Render the material below as a numbered list, from its first line through the line containing "to maintain t", both included. Leave out any blank lines.

START DATA TO USE

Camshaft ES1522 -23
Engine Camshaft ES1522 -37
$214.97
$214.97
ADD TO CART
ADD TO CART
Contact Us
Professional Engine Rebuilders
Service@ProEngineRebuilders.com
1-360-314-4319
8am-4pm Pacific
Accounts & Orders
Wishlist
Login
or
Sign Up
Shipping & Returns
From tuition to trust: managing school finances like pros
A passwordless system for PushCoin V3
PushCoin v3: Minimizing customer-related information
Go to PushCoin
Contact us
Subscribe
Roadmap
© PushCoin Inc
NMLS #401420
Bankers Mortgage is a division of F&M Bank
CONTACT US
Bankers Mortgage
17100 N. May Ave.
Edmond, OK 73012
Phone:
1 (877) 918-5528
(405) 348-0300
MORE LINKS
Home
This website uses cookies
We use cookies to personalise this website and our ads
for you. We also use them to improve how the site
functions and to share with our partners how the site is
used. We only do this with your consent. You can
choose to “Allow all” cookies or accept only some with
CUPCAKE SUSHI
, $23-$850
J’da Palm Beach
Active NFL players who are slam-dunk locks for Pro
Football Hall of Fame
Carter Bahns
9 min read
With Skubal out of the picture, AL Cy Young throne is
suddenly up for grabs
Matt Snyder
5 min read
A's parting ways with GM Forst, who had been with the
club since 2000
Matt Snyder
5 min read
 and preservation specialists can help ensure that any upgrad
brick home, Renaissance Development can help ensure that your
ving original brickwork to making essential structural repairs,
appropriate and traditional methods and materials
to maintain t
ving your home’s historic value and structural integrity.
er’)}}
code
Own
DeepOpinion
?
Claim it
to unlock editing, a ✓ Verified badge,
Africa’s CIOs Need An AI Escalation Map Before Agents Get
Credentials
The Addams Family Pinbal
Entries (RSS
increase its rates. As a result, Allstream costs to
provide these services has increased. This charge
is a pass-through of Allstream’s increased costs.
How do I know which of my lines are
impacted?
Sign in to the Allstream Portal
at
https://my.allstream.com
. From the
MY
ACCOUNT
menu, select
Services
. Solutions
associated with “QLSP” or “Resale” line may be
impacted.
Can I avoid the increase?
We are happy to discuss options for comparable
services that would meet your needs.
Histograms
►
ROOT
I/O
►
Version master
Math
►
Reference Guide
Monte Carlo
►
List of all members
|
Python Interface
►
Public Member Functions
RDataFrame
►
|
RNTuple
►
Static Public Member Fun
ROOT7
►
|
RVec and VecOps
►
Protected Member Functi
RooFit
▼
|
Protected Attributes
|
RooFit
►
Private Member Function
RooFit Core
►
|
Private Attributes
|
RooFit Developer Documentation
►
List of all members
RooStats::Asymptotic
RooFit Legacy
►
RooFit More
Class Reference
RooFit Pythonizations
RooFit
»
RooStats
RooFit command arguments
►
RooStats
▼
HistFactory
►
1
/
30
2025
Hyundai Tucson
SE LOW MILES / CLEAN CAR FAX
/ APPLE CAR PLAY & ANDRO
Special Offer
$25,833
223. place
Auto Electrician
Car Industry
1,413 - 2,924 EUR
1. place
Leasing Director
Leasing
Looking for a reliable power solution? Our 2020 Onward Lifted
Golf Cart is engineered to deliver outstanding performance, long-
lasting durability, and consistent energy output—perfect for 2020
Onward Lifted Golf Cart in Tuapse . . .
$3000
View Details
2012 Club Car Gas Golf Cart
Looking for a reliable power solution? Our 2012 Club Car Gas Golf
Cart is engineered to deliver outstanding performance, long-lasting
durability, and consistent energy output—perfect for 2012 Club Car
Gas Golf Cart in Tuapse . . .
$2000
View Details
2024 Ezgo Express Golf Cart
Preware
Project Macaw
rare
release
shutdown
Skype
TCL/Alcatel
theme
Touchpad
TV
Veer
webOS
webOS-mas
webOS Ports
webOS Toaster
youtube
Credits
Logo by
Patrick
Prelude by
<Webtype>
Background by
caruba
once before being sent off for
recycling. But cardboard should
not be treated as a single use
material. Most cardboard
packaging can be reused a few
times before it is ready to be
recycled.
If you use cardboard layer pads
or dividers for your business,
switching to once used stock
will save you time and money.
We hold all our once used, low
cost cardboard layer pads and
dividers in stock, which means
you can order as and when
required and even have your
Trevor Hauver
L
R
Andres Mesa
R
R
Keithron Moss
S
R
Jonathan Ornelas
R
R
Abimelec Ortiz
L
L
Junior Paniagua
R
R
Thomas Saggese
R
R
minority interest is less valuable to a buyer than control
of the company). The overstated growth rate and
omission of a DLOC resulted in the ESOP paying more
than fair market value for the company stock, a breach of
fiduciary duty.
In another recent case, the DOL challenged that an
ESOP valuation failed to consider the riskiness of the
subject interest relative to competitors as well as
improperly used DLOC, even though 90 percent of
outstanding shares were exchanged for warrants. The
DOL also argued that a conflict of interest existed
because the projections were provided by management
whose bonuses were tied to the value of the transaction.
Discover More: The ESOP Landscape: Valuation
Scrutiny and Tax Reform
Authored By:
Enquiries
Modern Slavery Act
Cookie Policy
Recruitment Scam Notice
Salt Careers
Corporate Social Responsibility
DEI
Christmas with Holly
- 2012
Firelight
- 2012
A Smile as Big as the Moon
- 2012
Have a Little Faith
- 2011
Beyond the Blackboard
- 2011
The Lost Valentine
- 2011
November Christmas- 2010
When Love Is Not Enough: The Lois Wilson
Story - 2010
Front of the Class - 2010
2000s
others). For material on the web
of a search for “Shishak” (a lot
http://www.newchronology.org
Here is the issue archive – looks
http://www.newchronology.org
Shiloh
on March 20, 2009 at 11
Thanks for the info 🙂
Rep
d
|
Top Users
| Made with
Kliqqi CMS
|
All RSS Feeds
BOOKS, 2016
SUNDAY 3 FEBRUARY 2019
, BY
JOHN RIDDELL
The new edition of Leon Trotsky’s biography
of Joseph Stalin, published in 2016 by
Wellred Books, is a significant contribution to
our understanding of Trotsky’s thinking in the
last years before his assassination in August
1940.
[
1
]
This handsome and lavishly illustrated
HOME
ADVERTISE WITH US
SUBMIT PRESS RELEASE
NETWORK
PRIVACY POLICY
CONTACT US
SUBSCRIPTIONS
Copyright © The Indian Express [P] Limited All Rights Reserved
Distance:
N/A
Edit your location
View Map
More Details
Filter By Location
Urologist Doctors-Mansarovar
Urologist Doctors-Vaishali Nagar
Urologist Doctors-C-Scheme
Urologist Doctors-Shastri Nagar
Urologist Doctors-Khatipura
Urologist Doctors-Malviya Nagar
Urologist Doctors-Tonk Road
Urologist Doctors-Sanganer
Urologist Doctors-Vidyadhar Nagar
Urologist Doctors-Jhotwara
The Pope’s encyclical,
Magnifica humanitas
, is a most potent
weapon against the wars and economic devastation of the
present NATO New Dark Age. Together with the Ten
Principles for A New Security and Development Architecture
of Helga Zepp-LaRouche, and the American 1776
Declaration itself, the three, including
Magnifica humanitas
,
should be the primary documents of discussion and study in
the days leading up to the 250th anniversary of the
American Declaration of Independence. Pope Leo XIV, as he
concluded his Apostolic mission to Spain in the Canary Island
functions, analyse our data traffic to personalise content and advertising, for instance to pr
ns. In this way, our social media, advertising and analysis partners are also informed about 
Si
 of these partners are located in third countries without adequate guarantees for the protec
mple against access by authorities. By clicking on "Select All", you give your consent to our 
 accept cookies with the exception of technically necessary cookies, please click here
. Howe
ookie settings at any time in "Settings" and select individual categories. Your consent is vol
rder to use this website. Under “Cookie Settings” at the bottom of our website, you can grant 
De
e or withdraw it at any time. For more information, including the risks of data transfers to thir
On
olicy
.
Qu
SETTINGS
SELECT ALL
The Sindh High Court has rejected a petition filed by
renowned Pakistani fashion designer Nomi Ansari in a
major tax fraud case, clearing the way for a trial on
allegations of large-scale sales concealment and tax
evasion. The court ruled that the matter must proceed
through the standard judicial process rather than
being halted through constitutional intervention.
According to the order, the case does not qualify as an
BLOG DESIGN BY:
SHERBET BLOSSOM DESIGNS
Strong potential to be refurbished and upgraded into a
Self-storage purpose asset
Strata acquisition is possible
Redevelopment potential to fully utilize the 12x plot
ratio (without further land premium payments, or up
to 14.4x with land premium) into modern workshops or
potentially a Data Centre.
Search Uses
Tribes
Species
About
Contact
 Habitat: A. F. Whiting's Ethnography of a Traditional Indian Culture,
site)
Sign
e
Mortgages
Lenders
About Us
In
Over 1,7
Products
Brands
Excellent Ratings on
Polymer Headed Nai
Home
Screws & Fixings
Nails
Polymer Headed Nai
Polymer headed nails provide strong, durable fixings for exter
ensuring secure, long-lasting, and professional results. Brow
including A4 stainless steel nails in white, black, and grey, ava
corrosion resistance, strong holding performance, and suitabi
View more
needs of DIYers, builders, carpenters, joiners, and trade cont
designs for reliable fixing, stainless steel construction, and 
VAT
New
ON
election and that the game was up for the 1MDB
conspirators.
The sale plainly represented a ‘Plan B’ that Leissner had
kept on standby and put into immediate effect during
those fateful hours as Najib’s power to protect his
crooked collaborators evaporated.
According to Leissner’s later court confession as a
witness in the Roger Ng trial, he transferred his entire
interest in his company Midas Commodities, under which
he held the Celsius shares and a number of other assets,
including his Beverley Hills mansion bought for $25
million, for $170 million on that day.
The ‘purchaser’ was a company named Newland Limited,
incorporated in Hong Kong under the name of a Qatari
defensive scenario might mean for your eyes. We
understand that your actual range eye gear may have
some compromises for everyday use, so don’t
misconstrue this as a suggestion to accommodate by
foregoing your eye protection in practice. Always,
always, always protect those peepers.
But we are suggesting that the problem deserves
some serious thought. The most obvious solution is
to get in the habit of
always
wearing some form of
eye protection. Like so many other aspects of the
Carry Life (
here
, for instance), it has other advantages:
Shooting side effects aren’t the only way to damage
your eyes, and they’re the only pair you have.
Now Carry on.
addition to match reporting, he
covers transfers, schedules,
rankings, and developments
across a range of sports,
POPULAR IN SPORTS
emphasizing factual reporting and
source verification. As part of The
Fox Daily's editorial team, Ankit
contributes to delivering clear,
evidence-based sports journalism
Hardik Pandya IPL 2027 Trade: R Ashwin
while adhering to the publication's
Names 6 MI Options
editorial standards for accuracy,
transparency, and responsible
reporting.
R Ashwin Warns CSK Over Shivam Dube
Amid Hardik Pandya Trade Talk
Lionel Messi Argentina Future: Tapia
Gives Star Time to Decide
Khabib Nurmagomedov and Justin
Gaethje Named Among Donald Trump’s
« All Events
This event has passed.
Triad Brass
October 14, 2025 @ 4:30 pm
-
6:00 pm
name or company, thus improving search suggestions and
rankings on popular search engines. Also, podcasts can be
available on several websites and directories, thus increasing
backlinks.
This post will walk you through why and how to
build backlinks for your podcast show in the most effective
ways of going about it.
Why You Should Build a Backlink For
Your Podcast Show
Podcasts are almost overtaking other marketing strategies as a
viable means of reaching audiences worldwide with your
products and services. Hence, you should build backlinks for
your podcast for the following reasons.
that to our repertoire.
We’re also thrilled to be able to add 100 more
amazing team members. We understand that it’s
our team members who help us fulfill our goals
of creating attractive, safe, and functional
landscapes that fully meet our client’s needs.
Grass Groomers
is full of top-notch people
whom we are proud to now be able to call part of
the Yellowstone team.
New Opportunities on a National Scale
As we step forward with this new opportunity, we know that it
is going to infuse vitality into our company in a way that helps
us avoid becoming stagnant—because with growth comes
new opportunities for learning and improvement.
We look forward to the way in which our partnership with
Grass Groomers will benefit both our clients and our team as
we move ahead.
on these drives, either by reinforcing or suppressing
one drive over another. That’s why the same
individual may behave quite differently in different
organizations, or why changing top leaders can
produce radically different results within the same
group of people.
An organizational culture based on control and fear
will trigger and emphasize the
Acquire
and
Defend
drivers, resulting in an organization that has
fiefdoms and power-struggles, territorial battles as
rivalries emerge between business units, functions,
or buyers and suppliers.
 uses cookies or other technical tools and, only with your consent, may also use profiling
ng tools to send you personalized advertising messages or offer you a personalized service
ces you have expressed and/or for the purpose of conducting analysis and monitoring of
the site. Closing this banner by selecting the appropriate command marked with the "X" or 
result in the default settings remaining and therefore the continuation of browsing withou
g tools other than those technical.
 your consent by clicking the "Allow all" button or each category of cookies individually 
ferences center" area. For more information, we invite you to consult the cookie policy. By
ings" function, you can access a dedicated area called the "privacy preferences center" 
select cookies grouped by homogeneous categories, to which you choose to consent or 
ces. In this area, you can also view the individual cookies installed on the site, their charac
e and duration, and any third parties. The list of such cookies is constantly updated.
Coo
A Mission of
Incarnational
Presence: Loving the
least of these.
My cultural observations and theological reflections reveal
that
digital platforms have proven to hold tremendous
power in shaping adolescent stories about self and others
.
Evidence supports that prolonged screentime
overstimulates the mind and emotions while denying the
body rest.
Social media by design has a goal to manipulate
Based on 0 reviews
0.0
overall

END DATA TO USE

_SOLUTION FOR THIS PROBLEM_:
1. Camshaft ES1522 -23
2. Engine Camshaft ES1522 -37
3. $214.97
4. $214.97
5. ADD TO CART
6. ADD TO CART
7. Contact Us
8. Professional Engine Rebuilders
9. Service@ProEngineRebuilders.com
10. 1-360-314-4319
11. 8am-4pm Pacific
12. Accounts & Orders
13. Wishlist
14. Login
15. or
16. Sign Up
17. Shipping & Returns
18. From tuition to trust: managing school finances like pros
19. A passwordless system for PushCoin V3
20. PushCoin v3: Minimizing customer-related information
21. Go to PushCoin
22. Contact us
23. Subscribe
24. Roadmap
25. © PushCoin Inc
26. NMLS #401420
27. Bankers Mortgage is a division of F&M Bank
28. CONTACT US
29. Bankers Mortgage
30. 17100 N. May Ave.
31. Edmond, OK 73012
32. Phone:
33. 1 (877) 918-5528
34. (405) 348-0300
35. MORE LINKS
36. Home
37. This website uses cookies
38. We use cookies to personalise this website and our ads
39. for you. We also use them to improve how the site
40. functions and to share with our partners how the site is
41. used. We only do this with your consent. You can
42. choose to “Allow all” cookies or accept only some with
43. CUPCAKE SUSHI
44. , $23-$850
45. J’da Palm Beach
46. Active NFL players who are slam-dunk locks for Pro
47. Football Hall of Fame
48. Carter Bahns
49. 9 min read
50. With Skubal out of the picture, AL Cy Young throne is
51. suddenly up for grabs
52. Matt Snyder
53. 5 min read
54. A's parting ways with GM Forst, who had been with the
55. club since 2000
56. Matt Snyder
57. 5 min read
58.  and preservation specialists can help ensure that any upgrad
59. brick home, Renaissance Development can help ensure that your
60. ving original brickwork to making essential structural repairs,
61. appropriate and traditional methods and materials
62. to maintain t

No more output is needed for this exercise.